Niezadowolenia nie kryje też zapytany kierowca ciężarówki. - Moim zdaniem to jest głupota. Dlaczego mamy nie wyprzedzać innych pojazdów? "Osobówki" też blokują nas - skomentował.
- Gdybyśmy może coś takiego wprowadzili, to jakiś ciężarówką wlókłby się przed nim i śmiał się, że nikt go nie wyprzedzi, bo nie może - wskazuje Andrzej Sural ze Szkoły Nauki Jazdy Akces.
Drugi pomysł
Drugi pomysł jest mniej radykalny. Kierowca wyprzedzanej ciężarówki musiałby zwolnić w czasie wyprzedzania przez inne duże auto.
- Płacimy państwu za drogi płatne, żeby móc po tych drogach płynnie jechać i nie bardzo chcielibyśmy co jakiś czas przyhamowywać - powiedział Buczek.
Konkretny pomysł na nowe zasady wyprzedzania poznamy w tym roku. Minister nie pozostawia złudzeń, nie wszyscy będą zadowoleni.
- Tu nie ma jednej prostej recepty, prostego rozwiązania - wyjaśnił wiceminister infrastruktury i budownictwa.
Z tzw. "wyścigami słoni" lokalnie próbują walczyć drogowcy.

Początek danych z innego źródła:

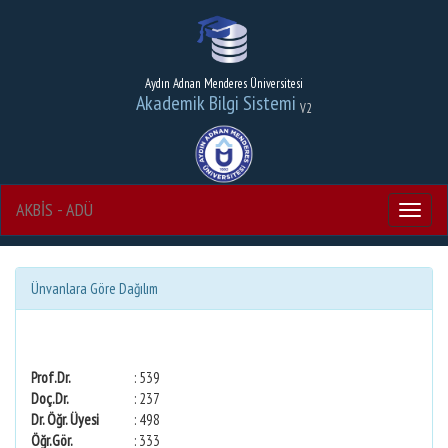
Aydın Adnan Menderes Üniversitesi
Akademik Bilgi Sistemi
V2
AKBİS - ADÜ
Menu
Ünvanlara Göre Dağılım
Prof.Dr.
: 539
Doç.Dr.
: 237
Dr. Öğr. Üyesi
: 498
Öğr.Gör.
: 333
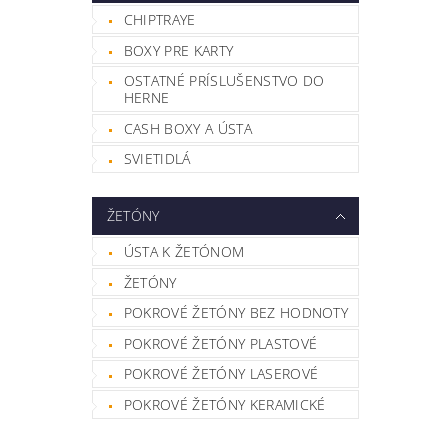
CHIPTRAYE
BOXY PRE KARTY
OSTATNÉ PRÍSLUŠENSTVO DO
HERNE
CASH BOXY A ÚSTA
SVIETIDLÁ
ŽETÓNY
ÚSTA K ŽETÓNOM
ŽETÓNY
POKROVÉ ŽETÓNY BEZ HODNOTY
POKROVÉ ŽETÓNY PLASTOVÉ
POKROVÉ ŽETÓNY LASEROVÉ
POKROVÉ ŽETÓNY KERAMICKÉ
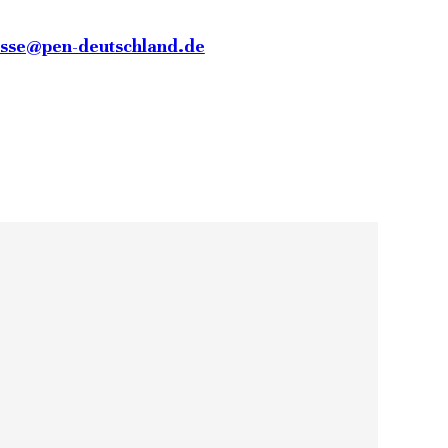
sse@pen-deutschland.de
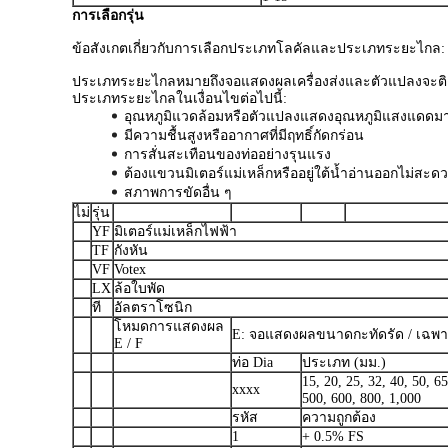
การเลือกรุ่น
ข้อสังเกตเกี่ยวกับการเลือกประเภทโลคัลและประเภทระยะไกล:
ประเภทระยะไกลหมายถึงจอแสดงผลเครื่องส่งและตัวแปลงจะติดต
ประเภทระยะไกลในเงื่อนไขต่อไปนี้:
อุณหภูมิแวดล้อมหรือตัวแปลงแสดงอุณหภูมิแสงแดดม
มีความชื้นสูงหรืออากาศที่มีฤทธิ์กัดกร่อน
การสั่นสะเทือนของท่ออย่างรุนแรง
ต้องแขวนมิเตอร์แม่เหล็กหรืออยู่ใต้น้ำอ่านออกไม่สะด
สภาพการขัดอื่น ๆ
ไม่
รุ่น
YF
มิเตอร์แม่เหล็กไฟฟ้า
TF
กังหัน
VF
Votex
LX
ล้อใบพัด
ที
อัลตราโซนิก
โหมดการแสดงผล
E: จอแสดงผลขนาดกะทัดรัด / เฉพา
E / F
ท่อ Dia
ประเภท (มม.)
15, 20, 25, 32, 40, 50, 6
xxxx
500, 600, 800, 1,000
รหัส
ความถูกต้อง
1
+ 0.5% FS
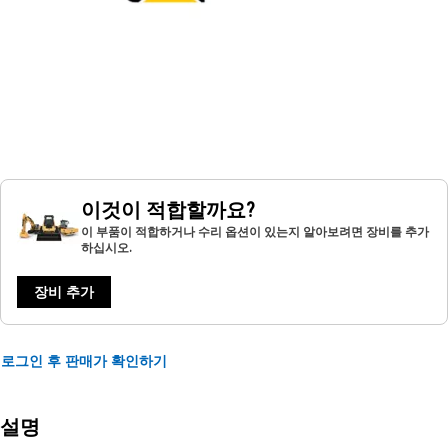
이것이 적합할까요?
이 부품이 적합하거나 수리 옵션이 있는지 알아보려면 장비를 추가
하십시오.
장비 추가
로그인 후 판매가 확인하기
설명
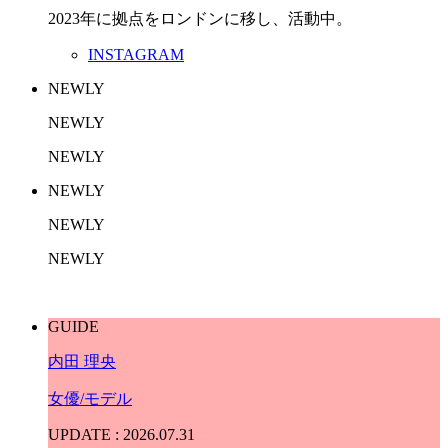
2023年に拠点をロンドンに移し、活動中。
INSTAGRAM
NEWLY
NEWLY
NEWLY
NEWLY
NEWLY
NEWLY
GUIDE
内田 理央
女優/モデル
UPDATE : 2026.07.31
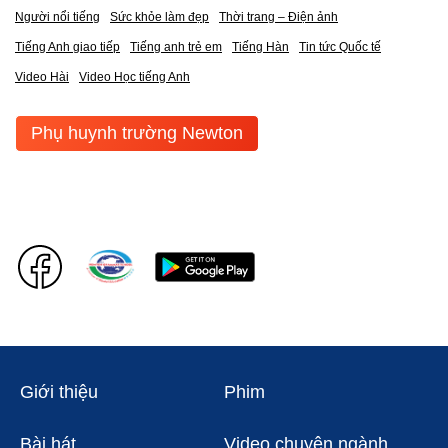
Người nổi tiếng
Sức khỏe làm đẹp
Thời trang – Điện ảnh
Tiếng Anh giao tiếp
Tiếng anh trẻ em
Tiếng Hàn
Tin tức Quốc tế
Video Hài
Video Học tiếng Anh
Phụ huynh trường Newton
Giới thiệu
Phim
Bài hát
Video chuyên ngành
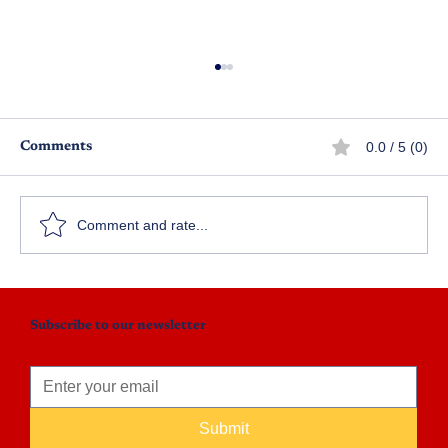
0.0 / 5 (0)
Comments
తండ్రీ రామచంద్రా!
Comment and rate...
Subscribe to our newsletter
Submit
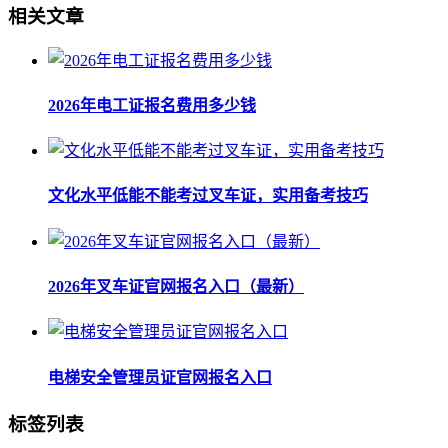
相关文章
2026年电工证报名费用多少钱
文化水平低能不能考过叉车证，实用备考技巧
2026年叉车证官网报名入口（最新）
电梯安全管理员证官网报名入口
标签列表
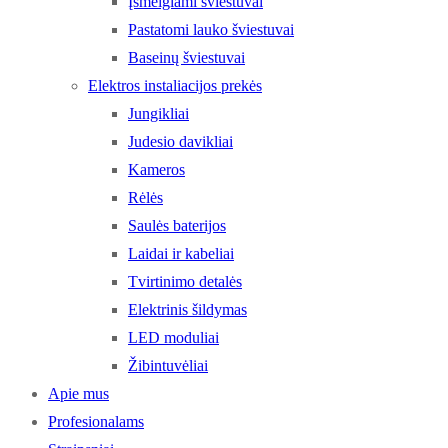
Įsmeigiami šviestuvai
Pastatomi lauko šviestuvai
Baseinų šviestuvai
Elektros instaliacijos prekės
Jungikliai
Judesio davikliai
Kameros
Rėlės
Saulės baterijos
Laidai ir kabeliai
Tvirtinimo detalės
Elektrinis šildymas
LED moduliai
Žibintuvėliai
Apie mus
Profesionalams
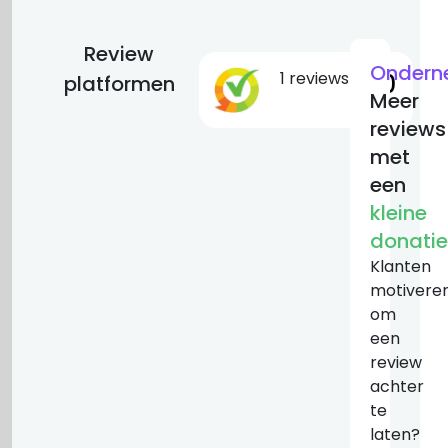
Review
Ondern
1 reviews
10
platformen
Meer
reviews
met
een
kleine
donatie
Klanten
motivere
om
een
review
achter
te
laten?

Na kilku odcinkach zamontowali znaki zakazujące wyprzedzania przez ciężarówki. - Na autostradzie A4 czy A2, tam, gdzie obserwujemy, że występują nagminnie sytuacje jazdy dwóch ciężkich pojazdów dwoma pasami - podkreślił Jan Kryński z Generalnej Dyrekcji Dróg Krajowych i Autostrad.